The defendant Gold received $ 60,000 advanced against the possibility of four works. He failed to deliver the third manuscript in satisfactory form and the contract was terminated as to the third and fourth works. As to those "undelivered works," Gold must repay the portion of his advance attributable to them, or $ 30,000, which was not earned by the timely delivery of a satisfactory manuscript. Gold's promise to repay advances did not extend to delivered, accepted and published works, however, and Gold may retain the $ 30,000 attributable to the two published books.
Random House contends that it was not obligated to continue to pay any part of the advances due in the years 1974 through 1979. This contention, however, is also without support in the terms of the contract.
The Only circumstance in which Random House was permitted to suspend all advance payments, notwithstanding its acceptance and publication of one or more of the four works was the disability of the author. Paragraph "9" states in part:
If the Author becomes physically or mentally incapacitated prior to delivery of All the Works, Publisher may discontinue payments of installments and will have no further obligation to make such payments for the duration of the disability. (Emphasis added.)

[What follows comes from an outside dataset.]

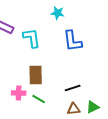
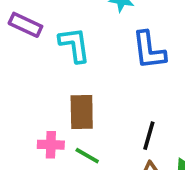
black line: (73, 88) -> (149, 136), turned -56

In this provision of paragraph "9", the rights and obligations of the publisher are clearly expressed: it may suspend all advance payments even where, for example, a disability delays delivery of a fourth manuscript after three works have been delivered and published. In contrast, there is no similar provision in the contract allowing Random House to suspend All payments when the contract is terminated In part as to undelivered works.
Paragraph "2", on which Random House relies, grants the publisher only partial relief from the continuing obligation to make advance payments. It provides:
If the Author fails to deliver any manuscript . . ., as to any undelivered works, . . . Publisher will not be liable for any further advance installments.
Conversely, as to delivered and published works, Random House remains liable for further advance installments after a partial termination of the contract.
Therefore, with respect to the six advances due for the years 1974 through 1979, Random House is not liable for those attributable to the two "undelivered works," but Random House is liable for the portion of those installments attributable to the delivered and published books, or $ 45,000.
Accordingly, the further findings and conclusions of this Court are as follows:
(1) Random House rejected the manuscript for Swiftie the Magician, the 3rd work, as unsatisfactory in form and content in good faith, and was privileged to terminate the 1970 agreement as to the third and fourth works, the undelivered works.
(2) Random House is entitled to recover from Gold the advances paid as to the undelivered works, or $ 30,000.
(3) Random House is Not entitled to recover from Gold the advances paid as to the two published books.
(4) Gold is Not entitled to recover from Random House the unpaid advances attributable to the undelivered works.
(5) Gold is entitled to recover from Random House the unpaid advances attributable to the two published books, or $ 45,000.
(6) Therefore, Gold is entitled to recover from Random House the net amount of $ 15,000, plus interest and costs, and the Clerk is directed to enter judgment accordingly.
The foregoing shall constitute the Court's findings of fact and conclusions of law pursuant to Federal Rule of Civil Procedure 52(a).